As the only tree seen all day (other than a scrap of eared willow Salix aurita by the burn), it merited closer inspection and did not disappoint (photos 15-16). It was not easy to approach, being protected against browsing by deep crevices, but we did find a little common polypody Polypodium vulgare on its mossy trunk. It was still in leaf, with some berries, and there were a few tiny seedlings amongst nearby bilberry Vaccinium myrtillus.
Allt Leum Neill
Not far beyond the rowan, we finally reached the course of the second burn, which we could hear from afar making its way downhill (photo 17). Stony areas in its vicinity bore more scattered prostrate juniper in places and a pool off the main watercourse had a small population of water crickets Velia sp.
The burn course itself did not provide much of botanical interest, being fast-flowing and rocky. However, it did extend further upstream than shown on the 1:25,000 O.S. map, apparently originating in a network of shallow boggy channels on a plateau of Torridonian sandstone (NC213285).
The plateau had scattered flat slabs of the same rock, one of which provided us with a good seat for a tea break.
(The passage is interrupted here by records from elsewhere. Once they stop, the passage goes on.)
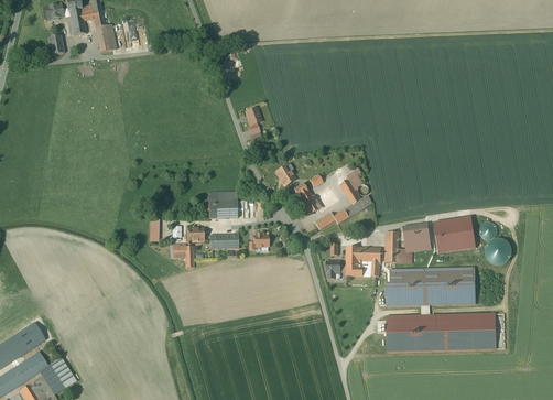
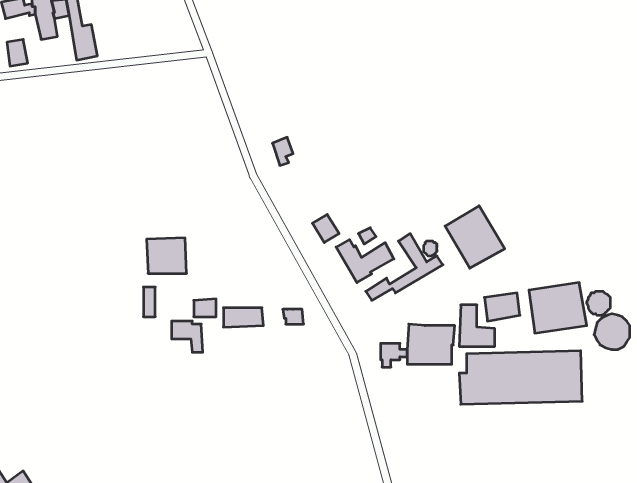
building: none -> [445,206,505,268]
building: [207,192,237,218] -> [147,238,187,273]
building: [384,313,503,353] -> none

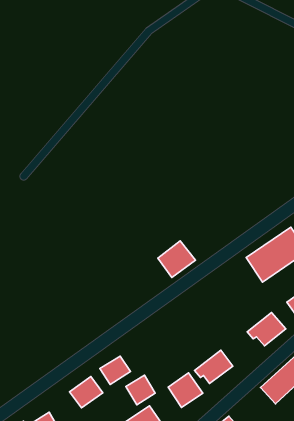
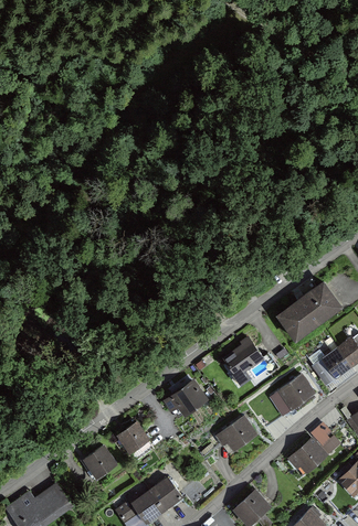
building: [158,241,195,277] -> [223,339,264,378]
building: [168,373,203,407] -> [171,378,209,416]
building: [126,375,155,405] -> none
Whilst idly scanning this scenic landscape, we noticed that one of the largest slabs was perched on rounded cobbles (photo 18), like a car on chocks. It may have sunk though a melting ice sheet, to finish up on smaller debris originally at its base, or there may be a better explanation. Whatever the mechanism, it appears to have sat there, unmoved, for over 10,000 years.
The rounded edges of this and other slabs had a crusty coating of lichens, including several species of rock tripe Umbilicaria spp., notably one locally rare species, the spiky U. cylindrica (photo 19).
Back to the path and a surprise
Half an hour later we were back on the path (NC211283), some 700m west of where we had left it. As we trudged back down to where we had started (much of the landscape had been rocky, wet, and quite tiring to navigate), we picked up a few trackside weeds such as annual meadow-grass Poa annua and procumbent pearlwort Sagina procumbens, to add to the list.
There was, however, a surprise, as we looked back over the greens where we had started recording some five hours before. Spread around the landscape were nearly thirty sheep (photo 20), with distinctive colour markings. They must have moved up in the early afternoon, presumably from Newton or Unapool, but were a long way off the hill ground of those crofting townships.
We finally reached the carpark at 1645 hours, having covered about 5.5km and logged a modest and generally predictable 59 species, with no surprises (apart from the lone rowan). But we had the satisfaction of filling in one of the holes in our coverage of Quinag and had enjoyed the autumnal sunshine.
Animal life, not already mentioned, was sparse, with two sightings of red grouse, a distant raven (over Spidean Coinich), a black slug Arion ater, an irritating deer ked Lipoptena cervi and, on the roadside opposite the carpark, a solitary caterpillar of the white ermine moth.